Once voted on, the unlock schedule will become effective from the date of approval. The voting period will be 7 days, with a minimum quorum of 1 billion WLFI tokens and approval based on a simple majority. Owners of locked tokens will have 10 days from the implementation of the feature to express their intentions.
The proposal justifies this mechanism by pointing out that it aims to eliminate uncertainty regarding holder participation. “The protocol should not create uncertainty about whether to vote,” the company notes. “This proposal provides each holder of locked tokens with a clearer and more time-bound opportunity to express their intentions.”
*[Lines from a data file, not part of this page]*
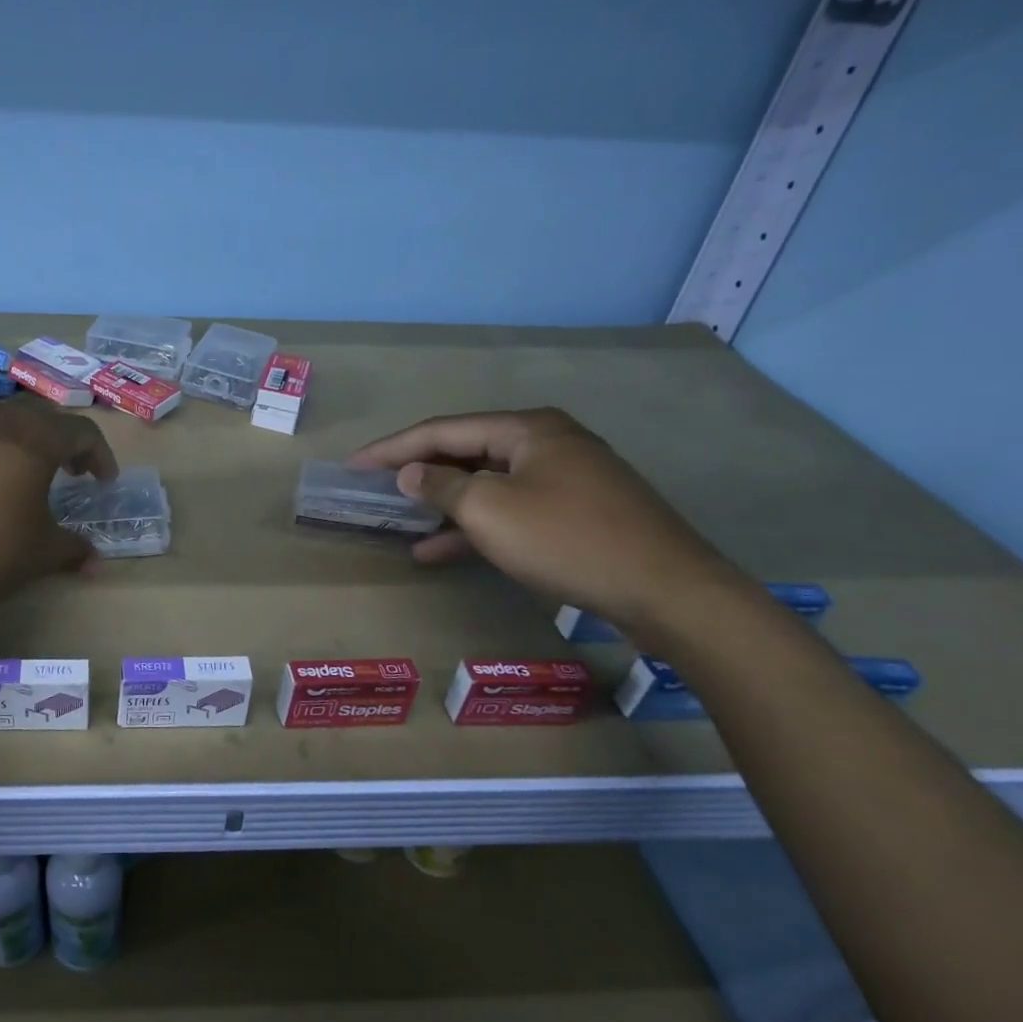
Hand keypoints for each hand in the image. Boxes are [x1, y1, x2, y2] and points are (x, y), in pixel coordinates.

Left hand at [0, 397, 118, 611]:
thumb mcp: (40, 554)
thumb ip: (72, 550)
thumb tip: (95, 561)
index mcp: (35, 439)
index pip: (80, 431)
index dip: (99, 454)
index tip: (104, 482)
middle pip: (39, 414)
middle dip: (61, 439)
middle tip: (69, 471)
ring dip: (20, 439)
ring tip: (23, 472)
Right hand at [350, 408, 740, 632]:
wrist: (669, 592)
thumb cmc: (567, 539)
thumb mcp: (491, 510)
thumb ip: (442, 486)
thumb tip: (411, 473)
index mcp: (526, 429)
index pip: (442, 430)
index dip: (393, 447)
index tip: (353, 464)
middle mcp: (545, 444)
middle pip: (465, 453)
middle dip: (418, 473)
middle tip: (374, 489)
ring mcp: (564, 480)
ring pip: (486, 486)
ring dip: (442, 505)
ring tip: (397, 522)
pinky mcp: (574, 515)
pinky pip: (510, 512)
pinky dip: (474, 528)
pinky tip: (438, 550)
The protocol states that this moment is the breaking point. «The foundation has been laid. What comes next requires a governance structure that reflects true long-term beliefs, not just from the team, but from all token holders whose positions are fixed. ”
The proposal came amid controversy. As CriptoNoticias reported last week, World Liberty used 5 billion of its own tokens as collateral for the Dolomites lending protocol, accounting for over 55% of total liquidity. Get $75 million in stablecoins.
Its circular debt strategy, which uses assets issued by the platform itself for funding, has sparked widespread criticism with comparisons to past collapses in the crypto community and the DeFi ecosystem.
The hit to the price of the WLFI token following the controversy has caused a 20% decline in the last week, and as of the publication of this note, it is trading around $0.080, 82% below its all-time high of $0.46 recorded on September 1, 2025.